Your Song Changed My Life: From Jimmy Page to St. Vincent, Smokey Robinson to Hozier, Thirty-Five Beloved Artists on Their Journey and the Music That Inspired It by Bob Boilen

Your Song Changed My Life: From Jimmy Page to St. Vincent, Smokey Robinson to Hozier, Thirty-Five Beloved Artists on Their Journey and the Music That Inspired It by Bob Boilen

Author:Bob Boilen [Boilen, Bob]
Language: eng
Format: azw3, epub
Publisher: HarperCollins
Published: 2016-04-12T04:00:00+00:00


PHILIP GLASS

“Some people would say, ‘You know, Mr. Glass, I really tried and I’ve tried to listen to this piece, and I don’t get it. What should I do?’ And I said, ‘Go listen to something else.’ I said, ‘You don’t have to listen to it.’ That’s why there’s all this different music around. It’s for different people.”

Philip Glass’s compositions are some of the most important of the late twentieth century, but his music is not for everyone. Its magic often lies in its unending repetition and incessant pulse. It owes as much to Bach as it does to trance, and can be breathtakingly tearful and perpetually throbbing. Philip has written ten symphonies, hundreds of sonatas, a massive number of movie scores, and twelve tremendously groundbreaking operas. His music is serious, with a wide range of influences, everything from electronica and jazz to soundtracks and the concert music of his contemporaries. When Philip tells me the song that changed his life is Spike Jones’s zany rendition of Rossini’s William Tell Overture, I am flabbergasted. Seriously? Philip Glass likes funny things?

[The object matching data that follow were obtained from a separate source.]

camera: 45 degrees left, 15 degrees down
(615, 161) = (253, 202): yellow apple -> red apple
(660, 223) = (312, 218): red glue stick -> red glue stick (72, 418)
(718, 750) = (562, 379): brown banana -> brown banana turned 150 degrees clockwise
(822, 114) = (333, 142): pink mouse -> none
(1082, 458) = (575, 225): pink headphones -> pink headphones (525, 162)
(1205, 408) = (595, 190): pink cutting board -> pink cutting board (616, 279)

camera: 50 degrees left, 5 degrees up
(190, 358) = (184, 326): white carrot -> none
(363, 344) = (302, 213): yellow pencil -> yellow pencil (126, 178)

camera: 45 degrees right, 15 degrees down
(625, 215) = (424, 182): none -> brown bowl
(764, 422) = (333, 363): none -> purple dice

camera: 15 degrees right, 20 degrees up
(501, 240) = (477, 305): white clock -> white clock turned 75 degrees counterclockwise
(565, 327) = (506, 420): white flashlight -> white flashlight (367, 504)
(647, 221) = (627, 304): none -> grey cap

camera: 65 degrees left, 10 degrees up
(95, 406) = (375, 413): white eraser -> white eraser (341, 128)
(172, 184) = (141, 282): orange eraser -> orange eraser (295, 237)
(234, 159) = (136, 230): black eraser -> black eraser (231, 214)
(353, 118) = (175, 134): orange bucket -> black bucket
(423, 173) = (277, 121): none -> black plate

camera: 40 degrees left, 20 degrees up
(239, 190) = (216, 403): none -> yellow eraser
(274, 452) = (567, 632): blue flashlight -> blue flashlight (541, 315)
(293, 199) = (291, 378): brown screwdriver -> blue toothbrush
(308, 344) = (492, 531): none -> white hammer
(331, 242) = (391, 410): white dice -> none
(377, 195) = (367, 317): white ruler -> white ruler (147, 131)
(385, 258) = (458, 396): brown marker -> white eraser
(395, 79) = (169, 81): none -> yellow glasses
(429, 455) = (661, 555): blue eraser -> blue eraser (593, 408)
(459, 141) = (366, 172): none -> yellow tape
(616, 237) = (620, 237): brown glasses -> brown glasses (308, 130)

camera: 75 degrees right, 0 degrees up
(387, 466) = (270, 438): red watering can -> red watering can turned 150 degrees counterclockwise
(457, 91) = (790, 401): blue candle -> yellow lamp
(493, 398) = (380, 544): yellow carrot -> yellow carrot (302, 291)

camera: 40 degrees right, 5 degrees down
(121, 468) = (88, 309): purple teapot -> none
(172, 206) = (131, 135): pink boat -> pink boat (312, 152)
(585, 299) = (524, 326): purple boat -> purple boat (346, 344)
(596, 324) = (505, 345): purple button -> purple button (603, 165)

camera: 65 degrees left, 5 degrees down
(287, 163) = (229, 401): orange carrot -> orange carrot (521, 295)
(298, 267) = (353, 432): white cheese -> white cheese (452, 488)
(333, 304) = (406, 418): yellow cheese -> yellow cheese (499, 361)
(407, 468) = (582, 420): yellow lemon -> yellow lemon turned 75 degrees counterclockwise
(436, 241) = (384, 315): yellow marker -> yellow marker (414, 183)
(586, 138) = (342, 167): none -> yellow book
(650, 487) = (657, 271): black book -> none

Philip Glass is the son of Jewish immigrants and was raised in Baltimore, or, as he would say, Ball-em-muhr. His mom, Ida, was an English teacher and librarian. His dad, Ben, was an auto mechanic turned radio repairman who opened his own shop, General Radio. “Ben himself was an interesting guy because he learned a lot of things on his own. He learned how to fix radios because he was working with the Pep Boys, who had an auto accessories line, so they started putting radios into these things, and he realized that people were going to break their radios, so he learned how to fix them. Now the same thing happened, I remember, around 1946, when television sets came out. . . . He sent away for a television do-it-yourself kit and he built one. By the time he had built one, he knew how to fix it.” That sort of self-starting attitude and determination runs through Philip’s own life as a steelworker, plumber, New York cabdriver, composer, and musician.

Growing up in the 1940s, Philip and his older brother, Marty, spent a lot of time working in their father’s shop, which also sold records. “The records were really a kind of a distraction for the people waiting for their radios.” At first they stocked only a handful, but later the records took over the store. Ben didn’t know much about music at first, so he learned by listening. “The records he couldn’t sell he would bring home to listen to. His idea was, well, if he couldn’t sell them, there was something wrong with them, and if he listened to them, he could figure out what that was, and he wouldn’t make the mistake of buying those records that didn’t sell.” I love this notion. It’s such a logical approach to musical taste, which is usually less an intellectual choice than one of the gut. Ben soon discovered that the music he had trouble selling was predominantly modern classical.